### Exercise objective
Retype the conference session page word for word, from "Overview and details" to "downloads if available).", inclusive.

### Provided passage
Overview and details of the sessions of this conference. Please select a date or location to show only sessions at that day or location. Please select a single session for detailed view (with abstracts and downloads if available).
Session Chair: Ana Delicado, Instituto de Ciências Sociais ULisboa
Location:UP.3.214 University of Manchester
Building: University Place, Third Floor
The Double Life of Scripts in Science and Technology Studies
TU Berlin, Germany
The concept ‘script’ has been successfully employed in two unrelated comparative approaches. In studies of academic careers, it has been introduced by Steve Barley to describe sequences of actions leading to successful careers. Scripts can be understood as collective frames that mediate between institutions and individual actions by informing researchers about decision outcomes that are likely to advance their careers. These frames are descriptive in that they do not prescribe actions to be taken. Their mediating role, which is field specific, helps explain why different sequences of organisational positions occur in different fields (Laudel et al. 2018). In studies of technology, the concept ‘script’ has been introduced by Madeleine Akrich to describe sequences of actions a user must carry out to successfully use a technology. These sequences are inscribed into material artefacts. Although users always can deviate from the script and use an artefact for their own purposes in ways that are not inscribed, scripts reflect the way in which designers intend the artefact to be used, which is followed by most users. Thus, scripts materialised in artefacts mediate an influence of designers (and their clients) on users. They are prescriptive. They are also a very good conceptual tool for comparing influences mediated by technology (The Berlin Script Collective 2017, 2018). This leaves sociologists with a dilemma: A very useful concept that has productive applications in different areas of comparative science studies carries two incompatible definitions. The aim of my presentation is to discuss possible solutions to this problem.
‘Not A Place Of Honor’: Risk, Technology And The Aesthetics Of Prohibition
Lancaster University, United Kingdom
Drawing on post-ANT material semiotics, the paper examines the proposed designs for a nuclear Waste Isolation Pilot Plant (WIPP) located near Carlsbad, New Mexico. The purpose of WIPP is to provide a burial chamber where military nuclear waste can be safely entombed for the next 10,000 years –that being the time during which transuranic elements remain particularly dangerous contaminants. WIPP design(s) are not created solely by scientists and engineers, but also by archaeologists, artists, linguists, sociologists and sf writers. Indeed, a key objective is to forestall not only leakages of radioactivity, but also (witting or unwitting) human intrusions. Given that 10,000 years far exceed the timeline of recorded history, it was taken for granted that none of the institutions that currently administer the site would survive. The task of therefore, was to devise forms of communication able to transcend time and covey to unknown (and unknowable) Future Others the risks haunting the site: “This place is not a place of honor... nothing valued is here.…This place is best shunned” (Trauth et al, 1993). At the same time, the panels had to conjure a range of scenaria under which the taboo might be violated even if understood. Taken together these artistic-scientific endeavours, the paper argues, have a significance that goes far beyond the technoscientific problem(s) at hand. Rather, they articulate particular (occidental) cultural understandings of technological risks, the nature of the forbidden and the aesthetics of prohibition.

(Dataset items)

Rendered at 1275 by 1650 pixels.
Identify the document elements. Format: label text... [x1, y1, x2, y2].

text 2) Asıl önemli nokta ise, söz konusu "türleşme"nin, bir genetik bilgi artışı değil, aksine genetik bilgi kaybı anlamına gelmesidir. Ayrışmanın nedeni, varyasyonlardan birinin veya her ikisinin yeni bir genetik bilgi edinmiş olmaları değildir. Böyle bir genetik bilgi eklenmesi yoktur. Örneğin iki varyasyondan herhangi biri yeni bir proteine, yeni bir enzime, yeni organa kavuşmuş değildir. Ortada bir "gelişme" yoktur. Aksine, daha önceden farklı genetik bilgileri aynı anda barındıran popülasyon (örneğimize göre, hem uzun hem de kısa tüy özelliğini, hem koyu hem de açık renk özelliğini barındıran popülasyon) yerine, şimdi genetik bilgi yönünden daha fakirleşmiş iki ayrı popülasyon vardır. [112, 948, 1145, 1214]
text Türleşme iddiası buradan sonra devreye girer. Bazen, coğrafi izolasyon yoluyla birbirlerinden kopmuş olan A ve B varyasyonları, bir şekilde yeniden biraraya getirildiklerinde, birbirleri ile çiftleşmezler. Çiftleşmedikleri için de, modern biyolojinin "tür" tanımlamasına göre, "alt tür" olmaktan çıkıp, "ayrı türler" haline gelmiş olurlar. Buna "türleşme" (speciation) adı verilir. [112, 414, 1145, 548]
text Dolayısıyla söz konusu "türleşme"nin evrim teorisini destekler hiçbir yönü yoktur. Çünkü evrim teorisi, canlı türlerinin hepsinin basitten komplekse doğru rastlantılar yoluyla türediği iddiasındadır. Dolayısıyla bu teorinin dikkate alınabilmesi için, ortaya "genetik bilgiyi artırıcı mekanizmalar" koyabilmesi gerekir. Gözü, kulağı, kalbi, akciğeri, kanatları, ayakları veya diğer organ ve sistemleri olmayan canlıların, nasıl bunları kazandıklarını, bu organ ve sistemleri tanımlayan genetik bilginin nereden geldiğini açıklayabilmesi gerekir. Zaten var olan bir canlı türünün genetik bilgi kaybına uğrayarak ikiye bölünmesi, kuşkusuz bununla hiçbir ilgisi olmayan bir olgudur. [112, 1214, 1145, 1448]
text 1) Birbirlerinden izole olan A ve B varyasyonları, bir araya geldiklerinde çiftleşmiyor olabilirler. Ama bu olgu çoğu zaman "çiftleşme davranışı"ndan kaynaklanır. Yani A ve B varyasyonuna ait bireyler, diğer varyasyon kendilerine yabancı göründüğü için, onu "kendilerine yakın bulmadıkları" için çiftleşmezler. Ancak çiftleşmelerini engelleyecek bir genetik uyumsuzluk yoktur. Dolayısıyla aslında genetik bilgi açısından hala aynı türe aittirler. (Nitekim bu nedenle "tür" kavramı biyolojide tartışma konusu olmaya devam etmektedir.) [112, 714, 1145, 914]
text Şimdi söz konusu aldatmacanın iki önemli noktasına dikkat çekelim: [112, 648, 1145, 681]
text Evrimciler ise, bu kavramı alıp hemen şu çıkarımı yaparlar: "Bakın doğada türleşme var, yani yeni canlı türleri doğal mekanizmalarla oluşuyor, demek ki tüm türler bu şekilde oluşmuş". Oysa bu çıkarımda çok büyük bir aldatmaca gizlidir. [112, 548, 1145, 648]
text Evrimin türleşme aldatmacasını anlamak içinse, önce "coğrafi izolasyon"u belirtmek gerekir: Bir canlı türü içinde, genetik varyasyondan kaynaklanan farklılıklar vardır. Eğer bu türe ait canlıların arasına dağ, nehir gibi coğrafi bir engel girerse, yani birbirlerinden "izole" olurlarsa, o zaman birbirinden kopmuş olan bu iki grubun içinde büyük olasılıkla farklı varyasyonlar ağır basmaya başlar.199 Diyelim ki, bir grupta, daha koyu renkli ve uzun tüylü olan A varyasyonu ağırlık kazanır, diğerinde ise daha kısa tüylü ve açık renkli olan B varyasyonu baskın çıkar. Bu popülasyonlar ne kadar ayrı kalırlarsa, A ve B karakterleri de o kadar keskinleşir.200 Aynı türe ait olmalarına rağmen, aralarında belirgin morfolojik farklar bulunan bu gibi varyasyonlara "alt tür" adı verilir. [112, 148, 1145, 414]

### Exercise answer
Overview and details of the sessions of this conference. Please select a date or location to show only sessions at that day or location. Please select a single session for detailed view (with abstracts and downloads if available).